* TASK DIRECTIONS *
Update the records by changing every "COLLEZIONE" to "COLLECTION" and leaving all other text as it is.

* RAW DATA *
================================
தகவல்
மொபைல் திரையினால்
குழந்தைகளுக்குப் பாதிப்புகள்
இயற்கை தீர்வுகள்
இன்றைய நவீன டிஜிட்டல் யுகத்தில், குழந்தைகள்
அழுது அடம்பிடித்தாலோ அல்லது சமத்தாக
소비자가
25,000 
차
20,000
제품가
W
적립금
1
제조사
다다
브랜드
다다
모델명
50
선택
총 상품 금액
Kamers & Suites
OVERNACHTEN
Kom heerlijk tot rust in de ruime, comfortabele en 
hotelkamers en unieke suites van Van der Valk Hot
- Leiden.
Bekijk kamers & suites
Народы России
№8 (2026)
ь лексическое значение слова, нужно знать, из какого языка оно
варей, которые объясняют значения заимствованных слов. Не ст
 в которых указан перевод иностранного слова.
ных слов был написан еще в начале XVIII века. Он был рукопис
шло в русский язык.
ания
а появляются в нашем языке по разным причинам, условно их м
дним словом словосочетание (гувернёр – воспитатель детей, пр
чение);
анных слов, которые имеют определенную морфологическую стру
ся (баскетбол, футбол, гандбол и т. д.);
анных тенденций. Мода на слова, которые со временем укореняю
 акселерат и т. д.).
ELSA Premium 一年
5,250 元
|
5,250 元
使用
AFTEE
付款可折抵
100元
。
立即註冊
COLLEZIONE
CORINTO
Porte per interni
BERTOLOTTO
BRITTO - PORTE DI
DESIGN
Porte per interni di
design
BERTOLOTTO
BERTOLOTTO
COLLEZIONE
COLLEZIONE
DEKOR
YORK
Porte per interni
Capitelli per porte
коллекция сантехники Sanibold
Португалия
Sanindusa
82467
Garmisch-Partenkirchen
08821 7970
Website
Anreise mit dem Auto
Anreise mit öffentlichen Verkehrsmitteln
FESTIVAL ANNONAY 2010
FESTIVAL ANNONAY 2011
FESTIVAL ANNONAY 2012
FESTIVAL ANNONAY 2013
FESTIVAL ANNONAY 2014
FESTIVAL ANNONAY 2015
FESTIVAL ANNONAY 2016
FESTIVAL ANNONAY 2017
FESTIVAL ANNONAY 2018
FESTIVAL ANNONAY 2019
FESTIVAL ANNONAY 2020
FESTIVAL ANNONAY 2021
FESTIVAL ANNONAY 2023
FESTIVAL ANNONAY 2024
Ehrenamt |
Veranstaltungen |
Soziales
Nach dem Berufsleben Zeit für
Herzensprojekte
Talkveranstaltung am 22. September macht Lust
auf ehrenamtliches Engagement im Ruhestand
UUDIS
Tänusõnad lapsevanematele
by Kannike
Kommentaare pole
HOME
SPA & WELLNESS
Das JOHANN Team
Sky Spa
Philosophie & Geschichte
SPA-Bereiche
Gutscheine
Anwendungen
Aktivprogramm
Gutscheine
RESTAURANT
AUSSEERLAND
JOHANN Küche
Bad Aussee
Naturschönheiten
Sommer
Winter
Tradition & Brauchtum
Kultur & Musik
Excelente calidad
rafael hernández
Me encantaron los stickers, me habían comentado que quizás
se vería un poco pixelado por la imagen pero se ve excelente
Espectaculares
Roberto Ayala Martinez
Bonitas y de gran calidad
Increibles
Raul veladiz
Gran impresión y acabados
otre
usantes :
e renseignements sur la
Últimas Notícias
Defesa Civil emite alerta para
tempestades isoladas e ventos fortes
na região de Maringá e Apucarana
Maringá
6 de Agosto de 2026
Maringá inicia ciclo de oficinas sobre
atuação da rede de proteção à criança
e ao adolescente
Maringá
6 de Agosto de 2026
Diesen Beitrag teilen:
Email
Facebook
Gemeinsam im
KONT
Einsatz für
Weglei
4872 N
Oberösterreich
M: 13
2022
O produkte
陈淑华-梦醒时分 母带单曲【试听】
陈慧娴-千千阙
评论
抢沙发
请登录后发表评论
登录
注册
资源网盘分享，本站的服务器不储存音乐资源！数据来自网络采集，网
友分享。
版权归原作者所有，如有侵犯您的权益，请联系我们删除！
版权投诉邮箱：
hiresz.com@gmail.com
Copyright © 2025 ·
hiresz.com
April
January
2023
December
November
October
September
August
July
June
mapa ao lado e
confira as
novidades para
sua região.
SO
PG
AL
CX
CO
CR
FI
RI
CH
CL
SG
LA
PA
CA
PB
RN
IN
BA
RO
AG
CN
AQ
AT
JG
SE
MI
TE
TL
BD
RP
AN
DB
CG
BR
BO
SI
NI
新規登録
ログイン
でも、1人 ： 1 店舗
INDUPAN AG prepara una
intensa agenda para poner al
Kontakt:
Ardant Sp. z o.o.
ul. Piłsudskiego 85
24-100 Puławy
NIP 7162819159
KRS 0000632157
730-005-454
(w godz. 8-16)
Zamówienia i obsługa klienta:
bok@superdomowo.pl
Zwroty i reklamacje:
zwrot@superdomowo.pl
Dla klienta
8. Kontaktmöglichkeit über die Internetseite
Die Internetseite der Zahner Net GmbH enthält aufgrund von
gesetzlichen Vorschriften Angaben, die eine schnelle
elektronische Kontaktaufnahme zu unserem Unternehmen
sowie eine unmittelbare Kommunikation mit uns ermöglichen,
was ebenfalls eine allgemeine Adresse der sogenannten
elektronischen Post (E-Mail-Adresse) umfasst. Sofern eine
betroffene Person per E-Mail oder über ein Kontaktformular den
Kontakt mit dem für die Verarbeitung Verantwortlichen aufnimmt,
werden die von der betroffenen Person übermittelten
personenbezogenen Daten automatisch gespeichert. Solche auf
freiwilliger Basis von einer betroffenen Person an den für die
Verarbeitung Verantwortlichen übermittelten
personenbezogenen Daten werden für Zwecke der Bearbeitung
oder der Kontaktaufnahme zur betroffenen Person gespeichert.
================================
* COMPLETED EXERCISE *
தகவல்
மொபைல் திரையினால்
குழந்தைகளுக்குப் பாதிப்புகள்
இயற்கை தீர்வுகள்
இன்றைய நவீன டிஜிட்டல் யுகத்தில், குழந்தைகள்
அழுது அடம்பிடித்தாலோ அல்லது சமத்தாக
소비자가
25,000 
차
20,000
제품가
W
적립금
1
제조사
다다
브랜드
다다
모델명
50
선택
총 상품 금액
Kamers & Suites
OVERNACHTEN
Kom heerlijk tot rust in de ruime, comfortabele en 
hotelkamers en unieke suites van Van der Valk Hot
- Leiden.
Bekijk kamers & suites
Народы России
№8 (2026)
ь лексическое значение слова, нужно знать, из какого языка оно
варей, которые объясняют значения заимствованных слов. Не ст
 в которых указан перевод иностранного слова.
ных слов был написан еще в начале XVIII века. Он был рукопис
шло в русский язык.
ания
а появляются в нашем языке по разным причинам, условно их м
дним словом словосочетание (гувернёр – воспитатель детей, пр
чение);
анных слов, которые имеют определенную морфологическую стру
ся (баскетбол, футбол, гандбол и т. д.);
анных тенденций. Мода на слова, которые со временем укореняю
 акселерат и т. д.).
ELSA Premium 一年
5,250 元
|
5,250 元
使用
AFTEE
付款可折抵
100元
。
立即註冊
COLLECTION
CORINTO
Porte per interni
BERTOLOTTO
BRITTO - PORTE DI
DESIGN
Porte per interni di
design
BERTOLOTTO
BERTOLOTTO
COLLECTION
COLLECTION
DEKOR
YORK
Porte per interni
Capitelli per porte
коллекция сантехники Sanibold
Португалия
Sanindusa
82467
Garmisch-Partenkirchen
08821 7970
Website
Anreise mit dem Auto
Anreise mit öffentlichen Verkehrsmitteln
FESTIVAL ANNONAY 2010
FESTIVAL ANNONAY 2011
FESTIVAL ANNONAY 2012
FESTIVAL ANNONAY 2013
FESTIVAL ANNONAY 2014
FESTIVAL ANNONAY 2015
FESTIVAL ANNONAY 2016
FESTIVAL ANNONAY 2017
FESTIVAL ANNONAY 2018
FESTIVAL ANNONAY 2019
FESTIVAL ANNONAY 2020
FESTIVAL ANNONAY 2021
FESTIVAL ANNONAY 2023
FESTIVAL ANNONAY 2024
Ehrenamt |
Veranstaltungen |
Soziales
Nach dem Berufsleben Zeit für
Herzensprojekte
Talkveranstaltung am 22. September macht Lust
auf ehrenamtliches Engagement im Ruhestand
UUDIS
Tänusõnad lapsevanematele
by Kannike
Kommentaare pole
HOME
SPA & WELLNESS
Das JOHANN Team
Sky Spa
Philosophie & Geschichte
SPA-Bereiche
Gutscheine
Anwendungen
Aktivprogramm
Gutscheine
RESTAURANT
AUSSEERLAND
JOHANN Küche
Bad Aussee
Naturschönheiten
Sommer
Winter
Tradition & Brauchtum
Kultur & Musik
Excelente calidad
rafael hernández
Me encantaron los stickers, me habían comentado que quizás
se vería un poco pixelado por la imagen pero se ve excelente
Espectaculares
Roberto Ayala Martinez
Bonitas y de gran calidad
Increibles
Raul veladiz
Gran impresión y acabados
otre
usantes :
e renseignements sur la
Últimas Notícias
Defesa Civil emite alerta para
tempestades isoladas e ventos fortes
na região de Maringá e Apucarana
Maringá
6 de Agosto de 2026
Maringá inicia ciclo de oficinas sobre
atuação da rede de proteção à criança
e ao adolescente
Maringá
6 de Agosto de 2026
Diesen Beitrag teilen:
Email
Facebook
Gemeinsam im
KONT
Einsatz für
Weglei
4872 N
Oberösterreich
M: 13
2022
O produkte
陈淑华-梦醒时分 母带单曲【试听】
陈慧娴-千千阙
评论
抢沙发
请登录后发表评论
登录
注册
资源网盘分享，本站的服务器不储存音乐资源！数据来自网络采集，网
友分享。
版权归原作者所有，如有侵犯您的权益，请联系我们删除！
版权投诉邮箱：
hiresz.com@gmail.com
Copyright © 2025 ·
hiresz.com
April
January
2023
December
November
October
September
August
July
June
mapa ao lado e
confira as
novidades para
sua região.
SO
PG
AL
CX
CO
CR
FI
RI
CH
CL
SG
LA
PA
CA
PB
RN
IN
BA
RO
AG
CN
AQ
AT
JG
SE
MI
TE
TL
BD
RP
AN
DB
CG
BR
BO
SI
NI
新規登録
ログイン
でも、1人 ： 1 店舗
INDUPAN AG prepara una
intensa agenda para poner al
Kontakt:
Ardant Sp. z o.o.
ul. Piłsudskiego 85
24-100 Puławy
NIP 7162819159
KRS 0000632157
730-005-454
(w godz. 8-16)
Zamówienia i obsługa klienta:
bok@superdomowo.pl
Zwroty i reklamacje:
zwrot@superdomowo.pl
Dla klienta
8. Kontaktmöglichkeit über die Internetseite
Die Internetseite der Zahner Net GmbH enthält aufgrund von
gesetzlichen Vorschriften Angaben, die eine schnelle
elektronische Kontaktaufnahme zu unserem Unternehmen
sowie eine unmittelbare Kommunikation mit uns ermöglichen,
was ebenfalls eine allgemeine Adresse der sogenannten
elektronischen Post (E-Mail-Adresse) umfasst. Sofern eine
betroffene Person per E-Mail oder über ein Kontaktformular den
Kontakt mit dem für die Verarbeitung Verantwortlichen aufnimmt,
werden die von der betroffenen Person übermittelten
personenbezogenen Daten automatisch gespeichert. Solche auf
freiwilliger Basis von einer betroffenen Person an den für die
Verarbeitung Verantwortlichen übermittelten
personenbezogenen Daten werden für Zwecke der Bearbeitung
oder der Kontaktaufnahme zur betroffenen Person gespeichert.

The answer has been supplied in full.